Regarding the T CD4 lymphocyte count, patients with severe immune deficiency were in the majority, at 89.3% (75/84). These results were higher than those reported in 2019 in Ethiopia by Alene et al., which revealed 60.11% (611/1011), and in 2023 in Kenya by Ombajo et al., who reported 8.6% (34/394) of PLHIV on PIs [26, 28]. These results show the levels of immunological failure, which can be explained by immune restoration problems attributed to reconstitution of the excessive immune response following the presence of non-opportunistic infections and after the introduction of antiretrovirals [38]. For instance, the paradoxical IRIS, which manifests itself in PLHIV treated for opportunistic infections, while the clinical state continues to deteriorate after the administration of ARVs [38]. A weak thymus or defective bone marrow function could be involved in poor immune reconstitution [39]. The majority of patients were in major virological failure, at 83.3% (70/84). These results suggest that virological failure is due to viral replication of the mutated virus, caused by non-compliance, non-adherence to ARVs, or discontinuation of treatment in PLHIV. There is also a need for the country to gain access to new NRTIs, NNRTIs, and PIs, as resistance to NRTIs and NNRTIs are higher compared to PI resistance. The country currently only prescribes LPV/r as PI. It is, therefore, crucial to ask for new PI drugs such as Darunavir or other PIs to be prescribed in the event of failures of PIs, in order to manage patients appropriately. Furthermore, these results show any correlations between detectable viral load and the appearance of resistance mutations to both reverse transcriptase and protease inhibitors. The first cause is the absence of regular virological monitoring, enabling resistant mutants to be detected and molecules to change rapidly. The other cause is the appearance in patients of adverse effects specific to the molecules, and the concomitant use of drugs not prescribed by physicians (parallel supply circuit), which could be at the origin of adverse reactions. One limitation is the sequencing method used, which cannot detect resistant viral subpopulations that are lower than 20%, underlining the call for NGS for such studies, for better patient management.

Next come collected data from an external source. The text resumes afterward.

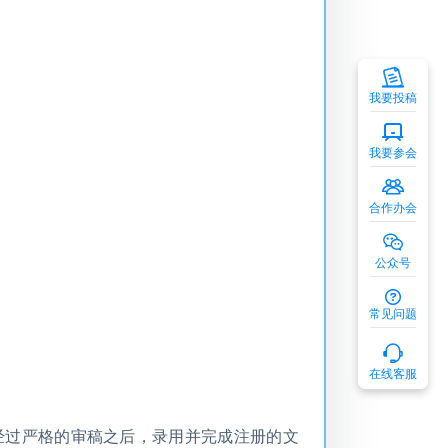
我要投稿
我要参会
合作办会
公众号
常见问题
在线客服
稿，经过严格的审稿之后，录用并完成注册的文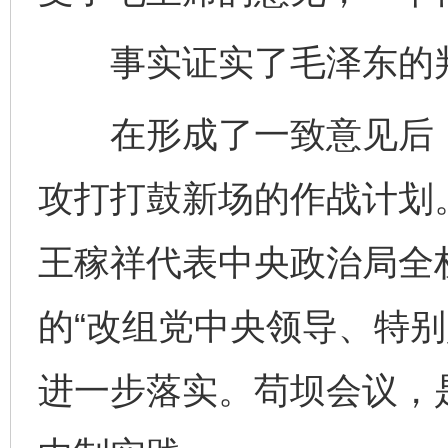
事实证实了毛泽东的判
在形成了一致意见后，
攻打打鼓新场的作战计划
王稼祥代表中央政治局全
的“改组党中央领导、特别
进一步落实。苟坝会议，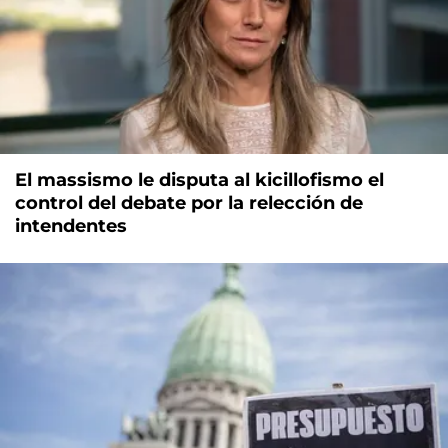
El massismo le disputa al kicillofismo el
control del debate por la relección de
intendentes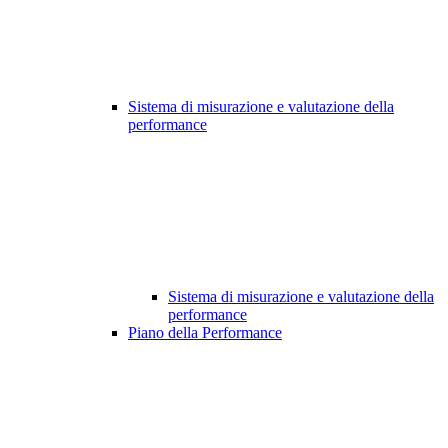
Sistema di misurazione e valutazione della
performance
Sistema di misurazione e valutazione della
performance
Piano della Performance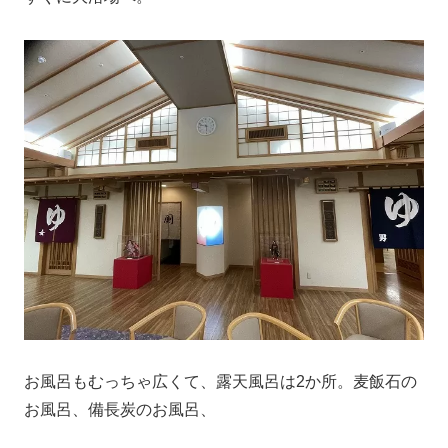
お風呂もむっちゃ広くて、露天風呂は2か所。麦飯石の
お風呂、備長炭のお風呂、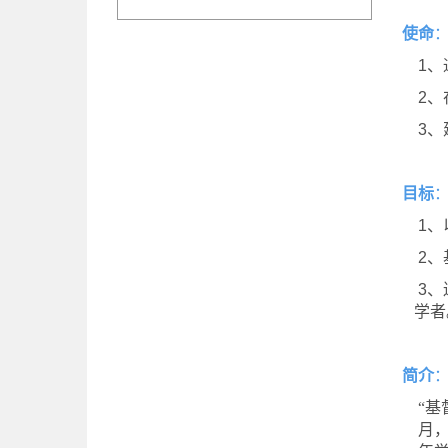
使命
1
、
2
、
3
、
目标
1
、
2
、
3
、
学者
简介
“基
月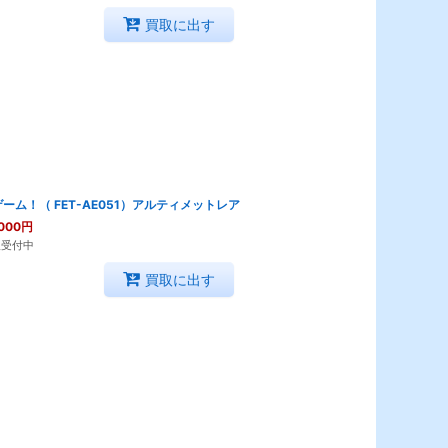
買取に出す
ーム！（ FET-AE051）アルティメットレア
000
円
取受付中
買取に出す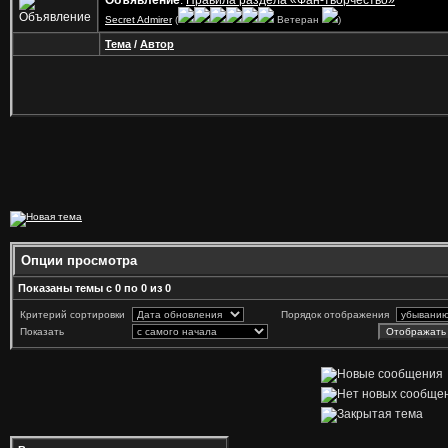
Объявление
:
Правила раздела «Фан-творчество»
Secret Admirer
(
Ветеран
)
Тема
/
Автор
Опции просмотра
Показаны темы с 0 по 0 из 0
Критерий сортировки
Порядок отображения
Показать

The therapeutic lines TDF + 3TC + LPV/r (20.3%; 17/84); ABC + DDI + LPV/r (17.9%; 15/84), TDF + FTC + LPV/r (11.9%; 10/84), and ABC + 3TC + LPV/r (11.9%; 10/84) were the most widely administered. These results are lower than those obtained in the study conducted in South Africa, which reported that the most prescribed second-lines were AZT + 3TC + LPV/r (47.1%; 164/348), TDF + 3TC + LPV/r (25.6%; 89/348), and ABC + 3TC + LPV/r (13.2%; 46/348). Furthermore, in Ethiopia in 2019, Alene et al. reported that the rate of treatment failure was higher for patients receiving second-line treatment with TDF-3TC-LPV/r (34.72%; 351/1011) and AZT-3TC-LPV/r (10.48%; 106/1011), compared to patients receiving ABC-DDI-LPV/r (18.69%; 189/1011) regimens [28].

Conclusion

This study revealed that HIV drug resistance mutations are common in Gabon. The major mutations associated with PIs were M41L, I84V and V82A. There is a need for access to new NRTIs, NNRTIs, and PIs for better therapeutic management of PLHIV in Gabon.